### MATERIAL PROVIDED ###

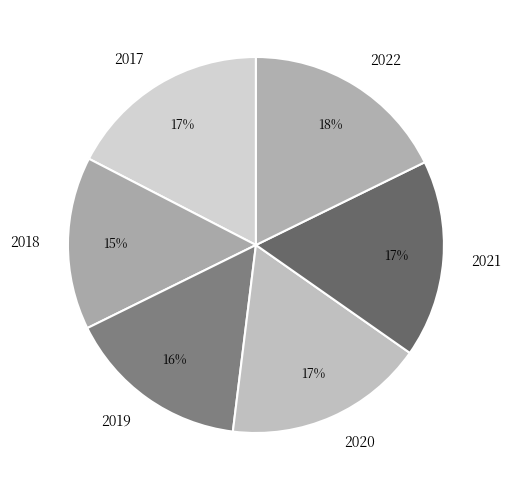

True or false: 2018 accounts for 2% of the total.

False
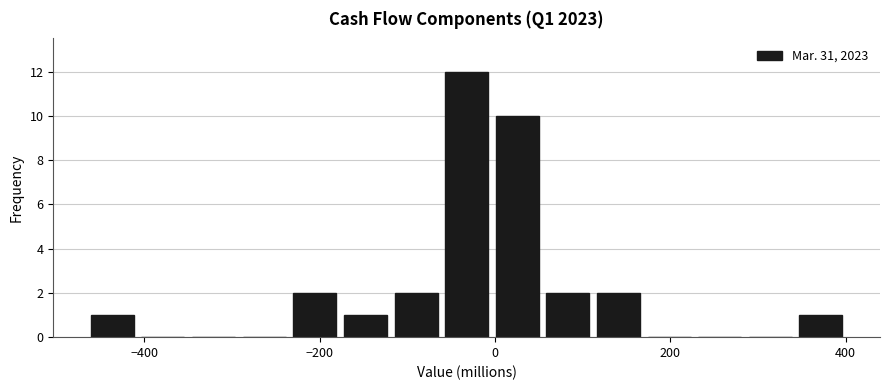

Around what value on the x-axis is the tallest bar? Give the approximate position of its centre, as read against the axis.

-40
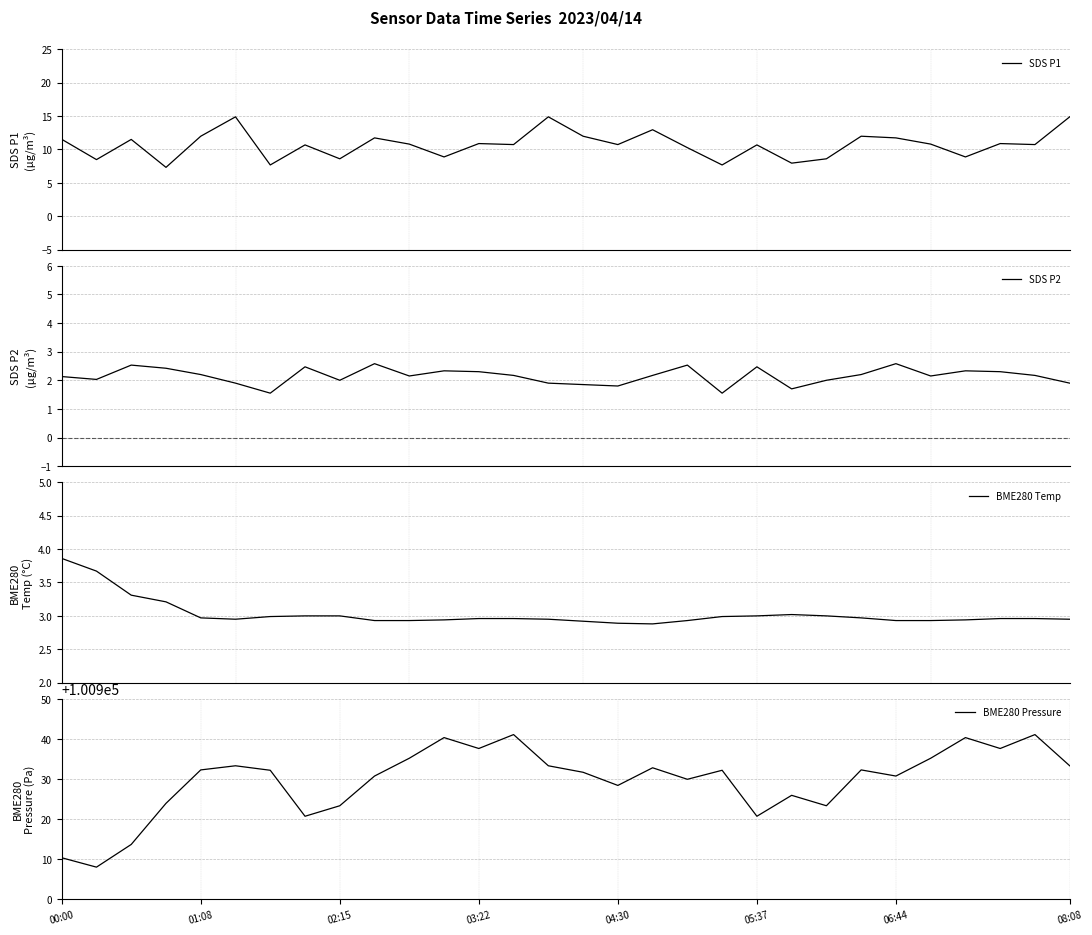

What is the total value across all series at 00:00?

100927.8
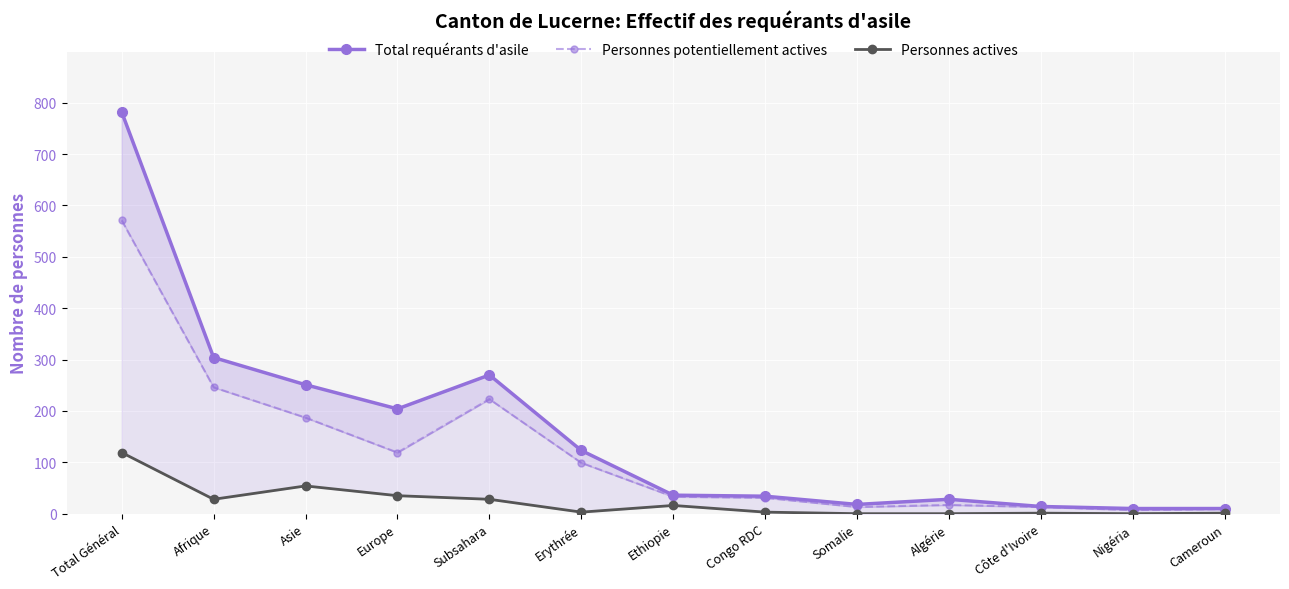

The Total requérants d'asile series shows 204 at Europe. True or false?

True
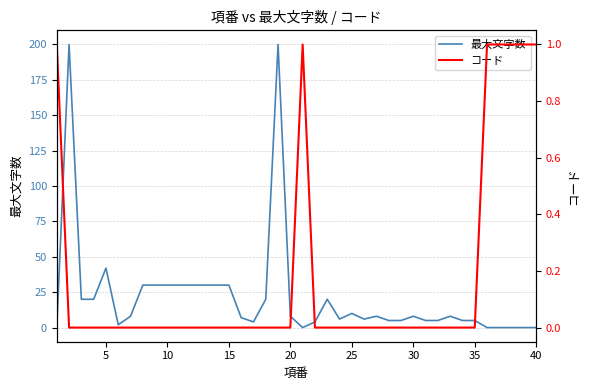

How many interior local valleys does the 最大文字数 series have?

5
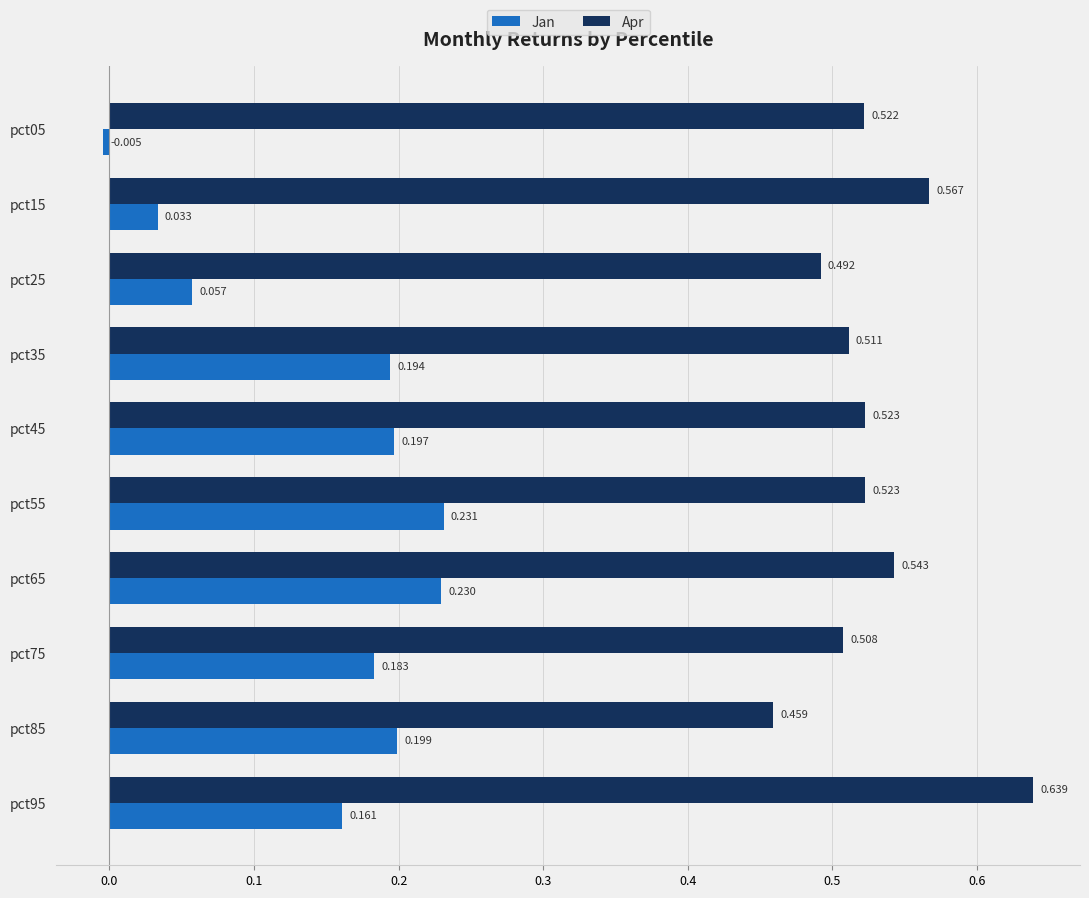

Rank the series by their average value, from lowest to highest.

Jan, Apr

###

WHAT YOU WILL DO => Pull out the lines starting at the one that contains "Around what value" and running through the end of the records, and repeat them without changes. Leave the pictures out of your answer.

TASK RESPONSE =>
Around what value on the x-axis is the tallest bar? Give the approximate position of its centre, as read against the axis.

-40

What is the total value across all series at 00:00?

100927.8

The Total requérants d'asile series shows 204 at Europe. True or false?

True

How many interior local valleys does the 最大文字数 series have?

5

Rank the series by their average value, from lowest to highest.

Jan, Apr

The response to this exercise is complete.